Data block:
::::
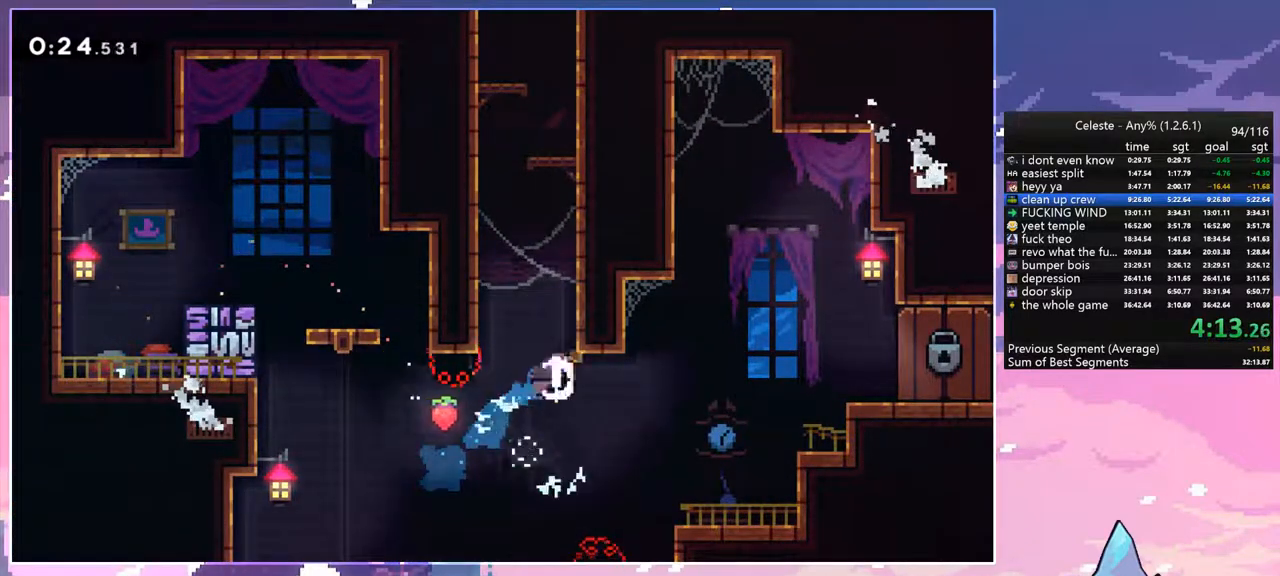
{"keys": ["grab", "jump", "jump2", "left", "up"], "events": [[100, "grab", "down"], [200, "dash", "up"], [200, "jump", "down"], [250, "left", "down"], [383, "jump2", "down"], [433, "jump", "up"], [483, "jump", "down"]]}
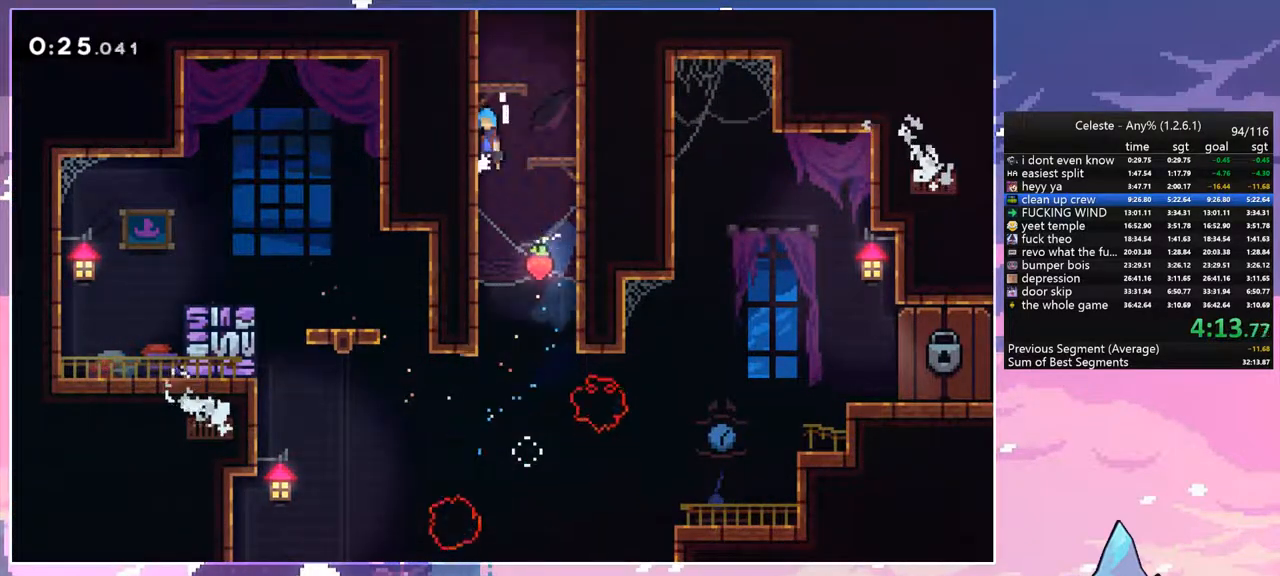
{"keys": ["jump"], "events": [[33, "jump2", "up"], [117, "jump2", "down"], [167, "jump", "up"], [217, "jump", "down"], [267, "jump2", "up"], [350, "jump2", "down"], [450, "grab", "up"], [450, "jump2", "up"], [450, "left", "up"], [450, "up", "up"]]}
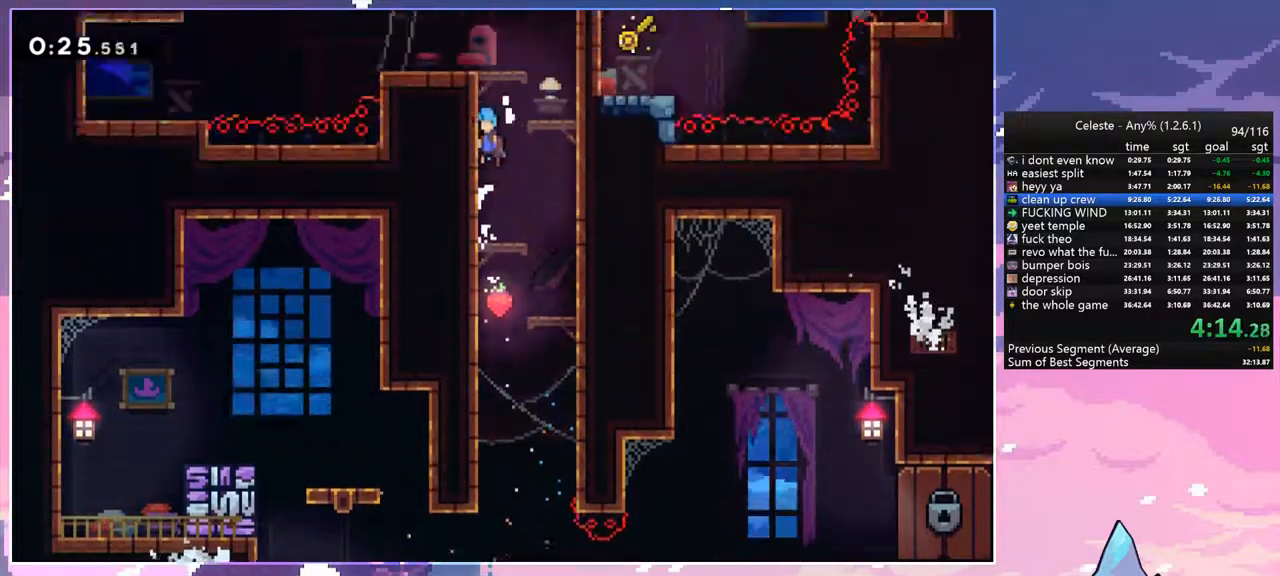
{"keys": ["jump"], "events": []}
::::
What to work on: Retype the data exactly as it stands, but keep the images out of your copy.

The completed task:
{"keys": ["grab", "jump", "jump2", "left", "up"], "events": [[100, "grab", "down"], [200, "dash", "up"], [200, "jump", "down"], [250, "left", "down"], [383, "jump2", "down"], [433, "jump", "up"], [483, "jump", "down"]]}
{"keys": ["jump"], "events": [[33, "jump2", "up"], [117, "jump2", "down"], [167, "jump", "up"], [217, "jump", "down"], [267, "jump2", "up"], [350, "jump2", "down"], [450, "grab", "up"], [450, "jump2", "up"], [450, "left", "up"], [450, "up", "up"]]}
{"keys": ["jump"], "events": []}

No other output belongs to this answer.